The association between gang involvement and sexual behaviours among detained adolescent males
- D R Voisin1,
- L F Salazar2,
- R Crosby3,4,5,
- R J DiClemente2,3,4,5,6,
- W L Yarber4,7,8,
- M Staples-Horne9
- 1University of Chicago, School of School of Social Service Administration, Chicago, IL, USA
- 2Rollins School of Public Health, Department of Behavioral Sciences and Health Education, GA, USA
- 3Emory Center for AIDS Research, GA, USA
- 4Rural Center for AIDS/STD Prevention at Indiana University, IN, USA
- 5Kentucky School of Public Health, KY, USA
- 6Emory University School of Medicine, Department of Pediatrics, GA, USA
- 7Kinsey Institute for Research in Sex, Gender, and Reproduction, Indiana University, IN, USA
- 8Department of Applied Health Science at Indiana University, IN, USA
- 9Georgia Department of Juvenile Justice, GA, USA
- Correspondence to: Dexter R Voisin School of Social Service Administration, University of Chicago, 969 East 60th Street, Chicago, IL 60637, USA;
- Accepted 23 August 2004
Objective: Data were collected from 270 detained male adolescents (aged 14–18 years) to determine the association between ever having been in a gang and a range of sexual behaviours such as sexual activity, male condom use, sex with multiple partners, and drug use during sex.
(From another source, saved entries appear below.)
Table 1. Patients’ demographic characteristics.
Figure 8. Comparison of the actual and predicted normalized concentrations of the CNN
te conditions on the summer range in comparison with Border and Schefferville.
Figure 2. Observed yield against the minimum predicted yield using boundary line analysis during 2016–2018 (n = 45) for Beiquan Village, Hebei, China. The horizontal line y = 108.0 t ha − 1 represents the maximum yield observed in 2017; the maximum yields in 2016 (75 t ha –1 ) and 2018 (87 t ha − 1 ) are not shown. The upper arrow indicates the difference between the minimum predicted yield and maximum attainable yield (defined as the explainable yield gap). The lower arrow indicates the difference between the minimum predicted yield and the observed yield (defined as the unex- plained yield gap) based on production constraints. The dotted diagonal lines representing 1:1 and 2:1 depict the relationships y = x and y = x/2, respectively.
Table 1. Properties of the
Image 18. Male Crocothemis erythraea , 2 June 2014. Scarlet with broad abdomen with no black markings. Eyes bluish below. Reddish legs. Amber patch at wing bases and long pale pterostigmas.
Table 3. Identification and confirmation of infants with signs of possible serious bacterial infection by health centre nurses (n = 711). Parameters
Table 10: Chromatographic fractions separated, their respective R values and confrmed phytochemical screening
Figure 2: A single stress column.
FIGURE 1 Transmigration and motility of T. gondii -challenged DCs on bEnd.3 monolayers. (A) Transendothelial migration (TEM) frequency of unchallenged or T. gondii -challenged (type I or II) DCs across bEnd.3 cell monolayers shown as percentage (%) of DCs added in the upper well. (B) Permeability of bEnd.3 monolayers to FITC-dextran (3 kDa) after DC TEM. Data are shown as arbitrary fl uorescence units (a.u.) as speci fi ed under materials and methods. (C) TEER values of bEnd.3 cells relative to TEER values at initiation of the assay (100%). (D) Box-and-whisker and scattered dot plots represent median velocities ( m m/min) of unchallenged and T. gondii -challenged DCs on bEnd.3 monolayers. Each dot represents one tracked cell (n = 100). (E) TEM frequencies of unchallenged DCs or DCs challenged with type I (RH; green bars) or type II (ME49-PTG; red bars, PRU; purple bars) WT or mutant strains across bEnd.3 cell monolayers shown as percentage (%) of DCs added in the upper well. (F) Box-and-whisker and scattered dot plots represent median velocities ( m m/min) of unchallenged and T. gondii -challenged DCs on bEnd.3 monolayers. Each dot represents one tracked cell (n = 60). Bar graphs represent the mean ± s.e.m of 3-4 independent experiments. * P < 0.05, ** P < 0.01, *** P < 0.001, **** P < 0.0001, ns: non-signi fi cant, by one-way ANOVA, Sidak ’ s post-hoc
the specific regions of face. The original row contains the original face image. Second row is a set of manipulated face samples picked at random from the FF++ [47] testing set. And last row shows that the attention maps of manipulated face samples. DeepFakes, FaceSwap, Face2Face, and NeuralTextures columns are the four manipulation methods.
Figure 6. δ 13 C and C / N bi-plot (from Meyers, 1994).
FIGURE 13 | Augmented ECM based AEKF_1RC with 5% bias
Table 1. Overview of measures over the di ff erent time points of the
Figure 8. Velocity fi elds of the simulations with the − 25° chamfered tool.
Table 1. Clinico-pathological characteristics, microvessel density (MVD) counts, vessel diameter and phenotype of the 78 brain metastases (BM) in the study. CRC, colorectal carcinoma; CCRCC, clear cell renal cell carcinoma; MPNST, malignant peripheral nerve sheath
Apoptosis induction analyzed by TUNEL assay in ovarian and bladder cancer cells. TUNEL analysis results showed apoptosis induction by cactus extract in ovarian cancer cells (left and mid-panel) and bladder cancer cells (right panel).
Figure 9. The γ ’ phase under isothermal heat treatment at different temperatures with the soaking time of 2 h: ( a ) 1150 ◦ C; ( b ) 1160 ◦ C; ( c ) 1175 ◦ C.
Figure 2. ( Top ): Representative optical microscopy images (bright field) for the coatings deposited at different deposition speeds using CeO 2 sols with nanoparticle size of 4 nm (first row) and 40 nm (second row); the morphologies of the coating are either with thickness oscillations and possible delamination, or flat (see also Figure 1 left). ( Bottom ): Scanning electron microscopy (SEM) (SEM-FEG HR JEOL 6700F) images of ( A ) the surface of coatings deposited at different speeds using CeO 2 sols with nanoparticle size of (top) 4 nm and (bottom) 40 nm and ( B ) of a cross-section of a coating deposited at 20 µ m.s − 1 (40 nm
Methods: Participants answered survey questions using audio computer assisted self interviewing (A-CASI) procedures, which assessed demographic, family factors, history of gang membership, and sexual behaviours.
Results: Multiple logistic regression analyses, controlling for demographic, socioeconomic status, and family factors, indicated that adolescents who reported having been in a gang, relative to their peers reporting no gang involvement, were 5.7 times more likely to have had sex, 3.2 times more likely to have got a girl pregnant, and almost four times more likely to have been “high” on alcohol or other drugs during sexual intercourse, have had sex with a partner who was “high” on alcohol or other drugs, or have had sex with multiple partners concurrently.
Conclusions: Findings suggest that having been in a gang can discriminate between levels of STI associated risk behaviours among an otherwise high risk population—detained adolescent males.